NEWS

Court kills ‘legally safe’ art museum

Athens finally lost the chance of acquiring one of the most impressive art collections in the world yesterday, following a high court decision against the use of state-owned land for the Basil and Eliza Goulandris Foundation’s modern art museum. Ending a 10-year saga, the Council of State ruled that the 1.2-hectare plot in the Rizareio Park, between the War Museum and the National Art Gallery in central Athens, had been illegally ceded to the Foundation by a ministerial decision in 1999 – at the time presented as «legally safe» by Culture Minister Evangelos Venizelos. In response to appeals by local residents, the Greek branch of ICOMOS (the International Committee on Monuments and Sites) and the Association of Greek Town Planners, the court found the grant illegal as it lacked town-planning permission. The foundation had agreed to donate its collection of 158 works by masters such as El Greco, Cezanne, Van Gogh, Gauguin, Picasso, Matisse, Rodin, Modigliani, de Chirico, Nicholson and Toulouse-Lautrec to the museum to be built on the lot. It was to have been housed in a building built at the cost of the foundation to plans by I.M. Pei, the Chinese-American architect, who designed the glass pyramid at the entrance to the Louvre.

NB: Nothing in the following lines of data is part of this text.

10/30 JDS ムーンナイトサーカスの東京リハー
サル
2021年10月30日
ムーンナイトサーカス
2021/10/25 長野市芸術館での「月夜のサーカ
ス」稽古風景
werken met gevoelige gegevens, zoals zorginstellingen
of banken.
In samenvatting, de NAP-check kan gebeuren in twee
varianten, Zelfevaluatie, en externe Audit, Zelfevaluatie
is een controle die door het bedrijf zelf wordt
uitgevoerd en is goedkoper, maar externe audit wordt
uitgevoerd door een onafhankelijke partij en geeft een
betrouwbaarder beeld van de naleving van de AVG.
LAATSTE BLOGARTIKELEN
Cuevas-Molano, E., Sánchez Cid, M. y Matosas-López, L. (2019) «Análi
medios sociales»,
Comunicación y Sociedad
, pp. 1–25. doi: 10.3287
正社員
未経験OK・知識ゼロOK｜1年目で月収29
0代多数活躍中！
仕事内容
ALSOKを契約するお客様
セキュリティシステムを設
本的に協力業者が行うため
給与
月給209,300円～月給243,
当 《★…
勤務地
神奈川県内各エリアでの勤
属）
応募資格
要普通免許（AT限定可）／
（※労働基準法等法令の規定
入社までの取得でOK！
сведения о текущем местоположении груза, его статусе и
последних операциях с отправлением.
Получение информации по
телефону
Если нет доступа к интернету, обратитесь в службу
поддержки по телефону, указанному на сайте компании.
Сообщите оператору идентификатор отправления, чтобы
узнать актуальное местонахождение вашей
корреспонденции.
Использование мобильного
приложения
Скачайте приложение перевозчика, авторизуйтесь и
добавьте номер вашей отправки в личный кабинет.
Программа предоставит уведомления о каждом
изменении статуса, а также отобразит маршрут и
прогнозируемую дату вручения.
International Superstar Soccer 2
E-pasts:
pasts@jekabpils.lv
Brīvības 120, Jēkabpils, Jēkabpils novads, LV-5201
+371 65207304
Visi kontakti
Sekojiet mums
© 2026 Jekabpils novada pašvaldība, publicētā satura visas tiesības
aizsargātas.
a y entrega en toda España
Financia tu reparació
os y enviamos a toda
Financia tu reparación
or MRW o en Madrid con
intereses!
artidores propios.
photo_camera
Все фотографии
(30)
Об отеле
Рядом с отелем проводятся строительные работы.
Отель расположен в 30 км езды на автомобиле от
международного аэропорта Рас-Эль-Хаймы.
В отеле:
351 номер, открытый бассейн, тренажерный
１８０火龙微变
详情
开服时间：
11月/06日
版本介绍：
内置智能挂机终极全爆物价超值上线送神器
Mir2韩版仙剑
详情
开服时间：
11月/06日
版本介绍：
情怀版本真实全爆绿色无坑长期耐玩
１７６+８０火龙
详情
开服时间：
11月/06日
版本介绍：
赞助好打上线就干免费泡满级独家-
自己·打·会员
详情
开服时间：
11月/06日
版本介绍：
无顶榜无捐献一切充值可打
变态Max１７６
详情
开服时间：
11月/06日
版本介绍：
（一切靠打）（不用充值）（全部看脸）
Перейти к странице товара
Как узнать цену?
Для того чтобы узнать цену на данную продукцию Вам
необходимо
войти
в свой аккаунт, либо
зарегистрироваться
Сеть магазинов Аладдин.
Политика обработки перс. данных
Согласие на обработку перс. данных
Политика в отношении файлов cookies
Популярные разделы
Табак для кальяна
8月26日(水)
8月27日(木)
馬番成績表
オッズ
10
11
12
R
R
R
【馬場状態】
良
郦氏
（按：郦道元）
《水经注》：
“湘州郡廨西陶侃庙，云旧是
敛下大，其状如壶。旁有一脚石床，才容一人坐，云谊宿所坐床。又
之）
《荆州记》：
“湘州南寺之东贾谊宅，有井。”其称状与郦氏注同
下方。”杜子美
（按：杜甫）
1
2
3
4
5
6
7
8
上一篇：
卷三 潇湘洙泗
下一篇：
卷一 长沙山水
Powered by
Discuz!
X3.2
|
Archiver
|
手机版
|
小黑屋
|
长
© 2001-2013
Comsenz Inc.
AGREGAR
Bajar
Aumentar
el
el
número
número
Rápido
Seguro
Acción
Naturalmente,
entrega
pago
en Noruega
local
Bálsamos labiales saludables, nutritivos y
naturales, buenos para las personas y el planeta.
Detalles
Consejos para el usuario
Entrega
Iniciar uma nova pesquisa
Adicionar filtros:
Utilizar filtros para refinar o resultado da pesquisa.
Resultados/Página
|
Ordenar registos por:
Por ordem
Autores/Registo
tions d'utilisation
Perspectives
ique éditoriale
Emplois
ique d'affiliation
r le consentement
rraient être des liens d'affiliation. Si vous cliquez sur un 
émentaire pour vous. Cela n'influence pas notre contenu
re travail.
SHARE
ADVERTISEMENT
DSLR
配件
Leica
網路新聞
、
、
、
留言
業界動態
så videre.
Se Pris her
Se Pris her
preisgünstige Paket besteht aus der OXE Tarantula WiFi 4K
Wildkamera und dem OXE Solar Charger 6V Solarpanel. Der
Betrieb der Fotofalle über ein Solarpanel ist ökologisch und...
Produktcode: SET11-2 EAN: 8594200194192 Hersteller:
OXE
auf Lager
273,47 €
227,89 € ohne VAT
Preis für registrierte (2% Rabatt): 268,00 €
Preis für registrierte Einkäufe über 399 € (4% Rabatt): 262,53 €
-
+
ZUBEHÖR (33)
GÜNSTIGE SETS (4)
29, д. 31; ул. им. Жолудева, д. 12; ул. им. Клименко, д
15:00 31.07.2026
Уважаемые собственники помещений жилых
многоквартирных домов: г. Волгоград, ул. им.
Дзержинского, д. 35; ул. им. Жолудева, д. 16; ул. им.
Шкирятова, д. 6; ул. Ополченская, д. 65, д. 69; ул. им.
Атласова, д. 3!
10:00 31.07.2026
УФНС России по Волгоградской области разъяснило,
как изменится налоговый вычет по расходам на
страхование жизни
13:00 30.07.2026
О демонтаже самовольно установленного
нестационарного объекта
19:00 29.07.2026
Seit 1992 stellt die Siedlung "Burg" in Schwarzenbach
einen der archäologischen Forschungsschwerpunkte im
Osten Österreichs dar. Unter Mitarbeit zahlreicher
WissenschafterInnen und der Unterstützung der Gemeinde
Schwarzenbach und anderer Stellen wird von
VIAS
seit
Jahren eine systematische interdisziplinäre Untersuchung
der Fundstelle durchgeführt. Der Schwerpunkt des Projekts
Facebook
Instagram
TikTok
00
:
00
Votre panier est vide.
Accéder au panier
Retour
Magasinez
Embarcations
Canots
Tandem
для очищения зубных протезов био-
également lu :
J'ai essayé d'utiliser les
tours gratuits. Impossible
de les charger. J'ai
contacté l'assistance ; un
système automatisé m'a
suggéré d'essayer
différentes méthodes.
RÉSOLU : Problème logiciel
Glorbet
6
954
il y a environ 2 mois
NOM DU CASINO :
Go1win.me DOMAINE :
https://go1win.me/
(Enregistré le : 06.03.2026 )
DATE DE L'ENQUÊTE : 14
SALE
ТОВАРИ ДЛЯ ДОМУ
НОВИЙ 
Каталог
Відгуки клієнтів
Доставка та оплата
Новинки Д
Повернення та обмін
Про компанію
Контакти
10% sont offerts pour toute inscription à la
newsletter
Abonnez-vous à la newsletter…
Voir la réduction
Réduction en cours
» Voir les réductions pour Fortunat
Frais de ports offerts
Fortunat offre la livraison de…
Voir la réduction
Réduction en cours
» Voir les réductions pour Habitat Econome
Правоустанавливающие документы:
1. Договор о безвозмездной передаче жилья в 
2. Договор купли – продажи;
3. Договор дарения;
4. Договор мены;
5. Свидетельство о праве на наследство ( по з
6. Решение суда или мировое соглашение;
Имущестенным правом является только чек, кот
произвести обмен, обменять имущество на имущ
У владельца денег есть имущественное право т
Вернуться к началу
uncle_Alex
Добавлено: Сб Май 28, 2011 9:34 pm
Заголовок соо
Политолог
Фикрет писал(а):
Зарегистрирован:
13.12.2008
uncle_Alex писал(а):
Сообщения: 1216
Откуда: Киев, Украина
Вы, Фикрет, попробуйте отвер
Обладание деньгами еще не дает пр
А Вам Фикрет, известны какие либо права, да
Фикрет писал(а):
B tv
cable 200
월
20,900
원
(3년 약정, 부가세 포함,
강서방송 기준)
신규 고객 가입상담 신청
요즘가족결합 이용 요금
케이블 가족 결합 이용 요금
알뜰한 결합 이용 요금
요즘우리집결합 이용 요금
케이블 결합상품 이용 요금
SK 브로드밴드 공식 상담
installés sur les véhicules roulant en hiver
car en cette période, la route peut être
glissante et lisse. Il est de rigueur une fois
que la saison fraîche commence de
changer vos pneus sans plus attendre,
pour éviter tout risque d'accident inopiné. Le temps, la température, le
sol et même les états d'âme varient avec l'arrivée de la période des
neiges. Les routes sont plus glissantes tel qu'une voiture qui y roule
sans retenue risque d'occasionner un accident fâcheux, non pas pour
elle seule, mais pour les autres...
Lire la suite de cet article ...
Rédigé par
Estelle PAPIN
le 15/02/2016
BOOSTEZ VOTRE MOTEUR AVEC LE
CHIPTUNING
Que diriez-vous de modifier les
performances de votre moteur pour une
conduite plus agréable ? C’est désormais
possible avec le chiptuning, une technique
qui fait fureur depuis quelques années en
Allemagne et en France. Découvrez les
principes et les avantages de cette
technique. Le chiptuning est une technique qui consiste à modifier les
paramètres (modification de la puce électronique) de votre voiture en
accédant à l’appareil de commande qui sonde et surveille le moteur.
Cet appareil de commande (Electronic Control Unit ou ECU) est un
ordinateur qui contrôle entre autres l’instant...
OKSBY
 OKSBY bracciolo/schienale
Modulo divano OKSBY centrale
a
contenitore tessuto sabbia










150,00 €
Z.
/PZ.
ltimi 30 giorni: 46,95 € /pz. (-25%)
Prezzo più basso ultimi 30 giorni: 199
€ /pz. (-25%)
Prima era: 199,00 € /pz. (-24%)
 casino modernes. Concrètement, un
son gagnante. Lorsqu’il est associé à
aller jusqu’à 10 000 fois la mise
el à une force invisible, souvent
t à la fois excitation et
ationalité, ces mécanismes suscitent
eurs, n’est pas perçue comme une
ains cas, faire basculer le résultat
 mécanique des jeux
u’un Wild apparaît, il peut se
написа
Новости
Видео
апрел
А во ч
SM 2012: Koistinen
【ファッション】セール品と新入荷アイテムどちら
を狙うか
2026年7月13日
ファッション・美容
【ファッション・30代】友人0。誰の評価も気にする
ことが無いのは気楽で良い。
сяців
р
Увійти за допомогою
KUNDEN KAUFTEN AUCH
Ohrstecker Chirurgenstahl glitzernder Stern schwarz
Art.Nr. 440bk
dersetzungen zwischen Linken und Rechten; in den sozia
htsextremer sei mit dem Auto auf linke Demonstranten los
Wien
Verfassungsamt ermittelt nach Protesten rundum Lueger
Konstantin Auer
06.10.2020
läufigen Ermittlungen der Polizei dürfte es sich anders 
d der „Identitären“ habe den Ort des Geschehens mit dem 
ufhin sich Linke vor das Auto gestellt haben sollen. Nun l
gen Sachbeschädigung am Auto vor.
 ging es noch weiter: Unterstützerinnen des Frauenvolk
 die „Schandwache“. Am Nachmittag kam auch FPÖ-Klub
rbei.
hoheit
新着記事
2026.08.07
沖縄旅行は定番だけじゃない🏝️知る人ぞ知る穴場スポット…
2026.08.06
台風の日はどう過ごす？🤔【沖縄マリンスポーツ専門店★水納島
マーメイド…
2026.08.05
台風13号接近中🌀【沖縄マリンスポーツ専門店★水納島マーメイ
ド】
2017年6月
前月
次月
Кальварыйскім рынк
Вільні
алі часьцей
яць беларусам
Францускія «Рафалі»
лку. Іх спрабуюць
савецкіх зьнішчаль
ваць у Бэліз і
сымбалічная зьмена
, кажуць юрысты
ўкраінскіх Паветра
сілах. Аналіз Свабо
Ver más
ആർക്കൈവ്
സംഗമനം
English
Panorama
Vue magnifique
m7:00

The museum would have been state-controlled. There was no response yesterday from the foundation, but it is highly unlikely that the museum will be built elsewhere in Athens. In 1992, the government had provided land on nearby Rigillis Street, but the discovery on the plot in 1996 of remains identified with the ancient Lyceum of Aristotle put paid to the project. The subsequent offer of a waterlogged hole beside the War Museum was turned down by the foundation.